_Exercise instructions_. If a record holds a picture, leave the picture out, but write out everything else exactly.

■ ■ ■ ■

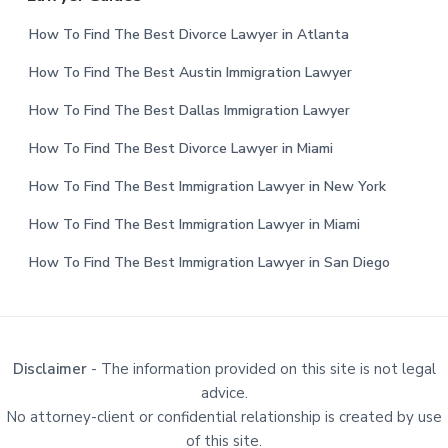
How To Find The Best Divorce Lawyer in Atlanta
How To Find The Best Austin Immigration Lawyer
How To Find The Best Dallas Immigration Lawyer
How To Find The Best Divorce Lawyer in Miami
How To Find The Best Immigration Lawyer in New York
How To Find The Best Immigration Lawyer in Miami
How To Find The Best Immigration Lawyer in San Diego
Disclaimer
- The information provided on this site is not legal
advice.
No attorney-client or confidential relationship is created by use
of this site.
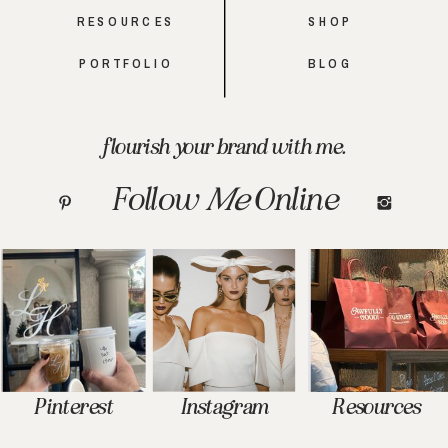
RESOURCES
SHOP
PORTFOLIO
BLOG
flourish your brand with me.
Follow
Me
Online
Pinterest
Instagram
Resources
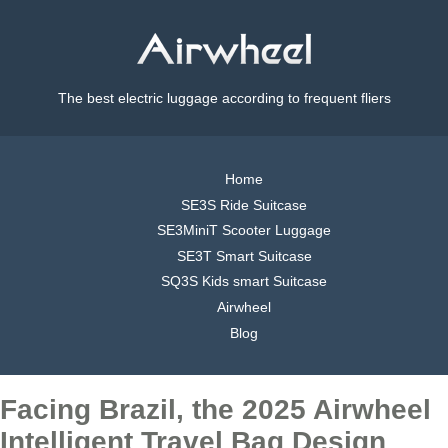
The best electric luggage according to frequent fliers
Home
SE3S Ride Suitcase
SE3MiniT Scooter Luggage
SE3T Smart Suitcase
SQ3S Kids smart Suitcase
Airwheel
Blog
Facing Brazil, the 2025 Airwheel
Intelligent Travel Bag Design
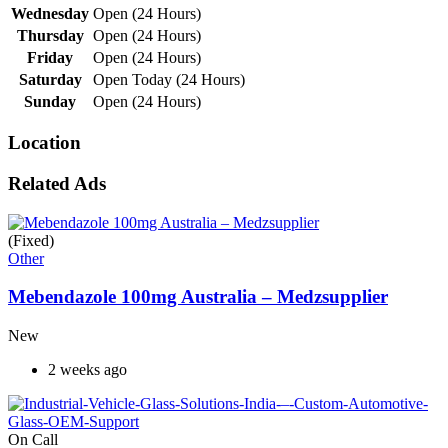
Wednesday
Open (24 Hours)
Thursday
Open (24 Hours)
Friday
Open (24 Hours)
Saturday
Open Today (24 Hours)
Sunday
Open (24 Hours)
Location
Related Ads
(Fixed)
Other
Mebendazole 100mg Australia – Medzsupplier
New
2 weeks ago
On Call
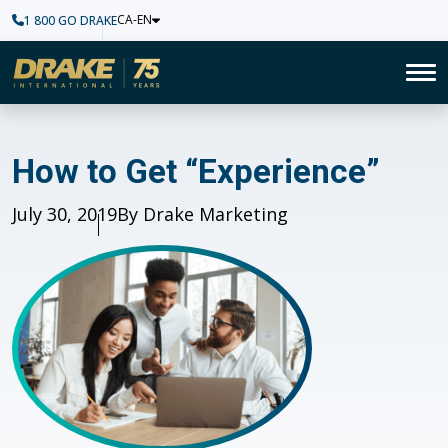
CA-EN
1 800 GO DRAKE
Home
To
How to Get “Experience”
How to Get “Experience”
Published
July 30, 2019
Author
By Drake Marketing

■ ■ ■ ■

_Task solution_.
How To Find The Best Divorce Lawyer in Atlanta
How To Find The Best Austin Immigration Lawyer
How To Find The Best Dallas Immigration Lawyer
How To Find The Best Divorce Lawyer in Miami
How To Find The Best Immigration Lawyer in New York
How To Find The Best Immigration Lawyer in Miami
How To Find The Best Immigration Lawyer in San Diego
Disclaimer
- The information provided on this site is not legal
advice.
No attorney-client or confidential relationship is created by use
of this site.
RESOURCES
SHOP
PORTFOLIO
BLOG
flourish your brand with me.
Follow
Me
Online
Pinterest
Instagram
Resources
The best electric luggage according to frequent fliers
Home
SE3S Ride Suitcase
SE3MiniT Scooter Luggage
SE3T Smart Suitcase
SQ3S Kids smart Suitcase
Airwheel
Blog
Facing Brazil, the 2025 Airwheel
Intelligent Travel Bag Design
Wednesday
Open (24 Hours)
Thursday
Open (24 Hours)
Friday
Open (24 Hours)
Saturday
Open Today (24 Hours)
Sunday
Open (24 Hours)
Location
Related Ads
(Fixed)
Other
Mebendazole 100mg Australia – Medzsupplier
New
2 weeks ago
On Call
CA-EN
1 800 GO DRAKE
Home
To
How to Get “Experience”
How to Get “Experience”
Published
July 30, 2019
Author
By Drake Marketing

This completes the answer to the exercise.